Artritis Reumatoide del Pie y Tobillo

La artritis reumatoide (AR) es una enfermedad sistémica que ataca diferentes articulaciones de todo el cuerpo. Aproximadamente el 90% de las personas con artritis reumatoide, desarrollan eventualmente síntomas relacionados con el pie o el tobillo. Generalmente, los síntomas aparecen en los dedos de los pies y los antepiés, luego en los retropiés o la parte trasera de los pies y finalmente en los tobillos. Entre otros tipos inflamatorios de artritis que afectan al pie y el tobillo se encuentran la gota, la espondilitis anquilosante, la artritis psoriásica y el síndrome de Reiter.
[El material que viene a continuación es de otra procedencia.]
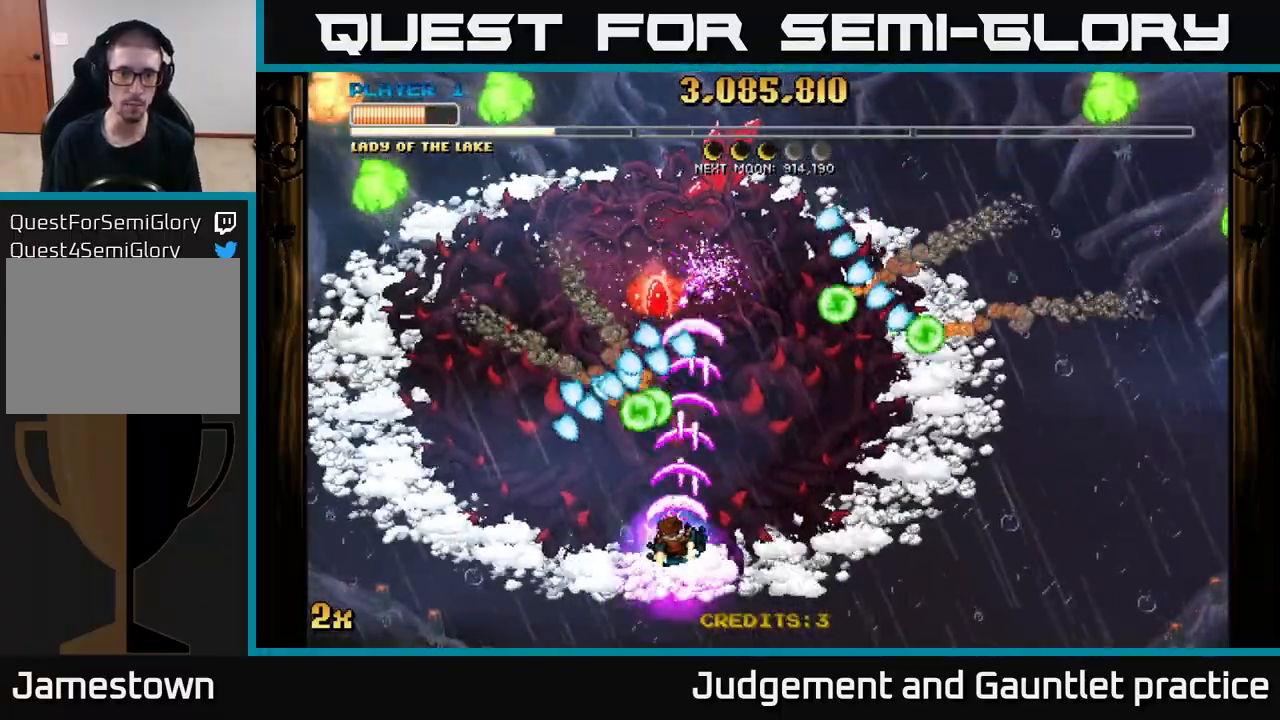
{"buttons": ["A"], "left_stick": "left", "events": [[167, "left_stick", "left"]]}
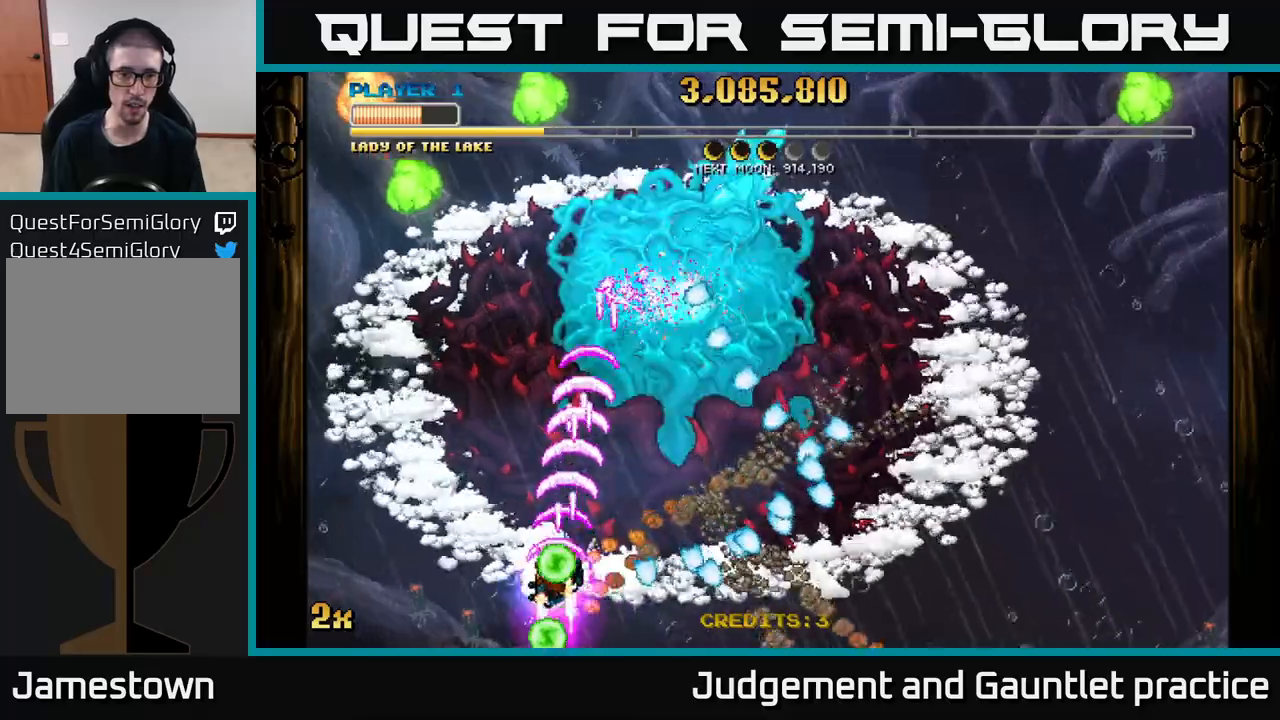
{"buttons": [], "left_stick": "center", "events": [[50, "left_stick", "up-left"], [300, "left_stick", "up-right"], [400, "A", "up"], [417, "left_stick", "center"]]}
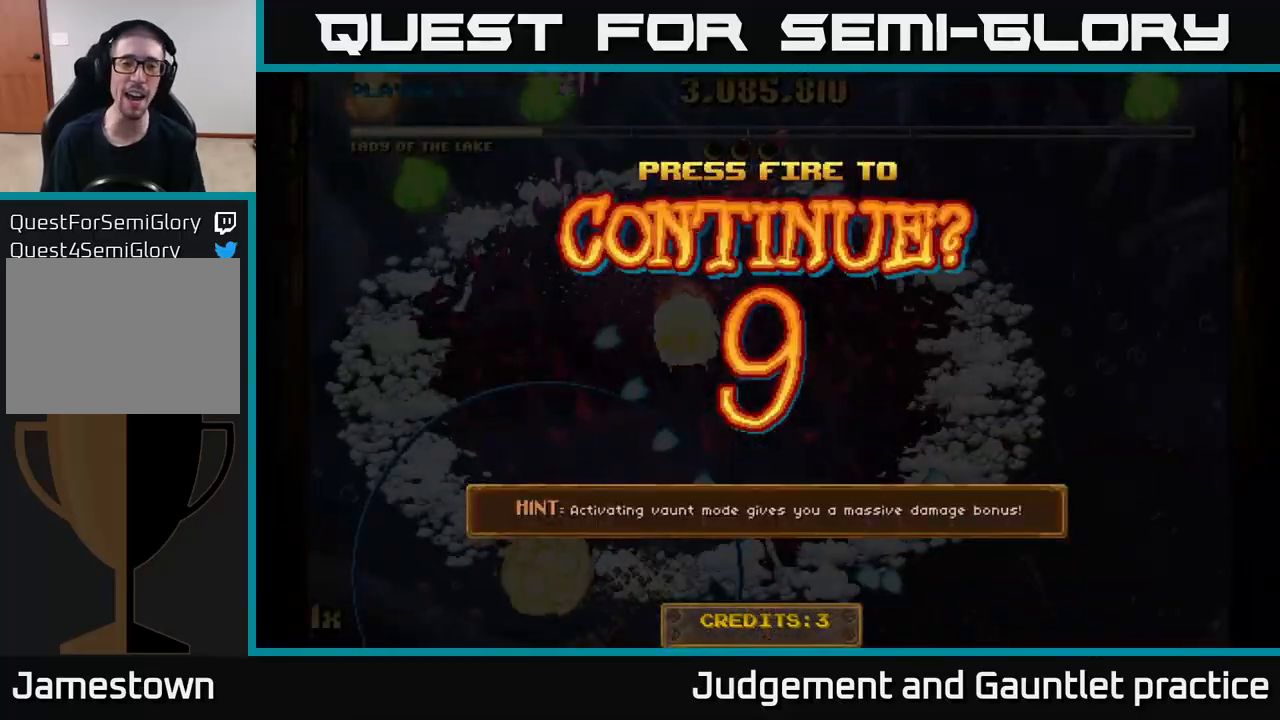
{"buttons": ["A"], "left_stick": "center", "events": [[317, "A", "down"], [400, "A", "up"], [467, "A", "down"]]}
Se desconoce la causa exacta de la AR, pero hay muchas teorías. Probablemente, algunas personas tengan más probabilidades de desarrollar AR debido a sus genes. Sin embargo, generalmente se necesita un desencadenante químico o ambiental para activar la enfermedad. En la AR, el sistema inmunológico del cuerpo se vuelve contra sí mismo. En lugar de proteger las articulaciones, el cuerpo produce sustancias que las atacan e inflaman.
¿Cuáles son los síntomas de la artritis reumatoide?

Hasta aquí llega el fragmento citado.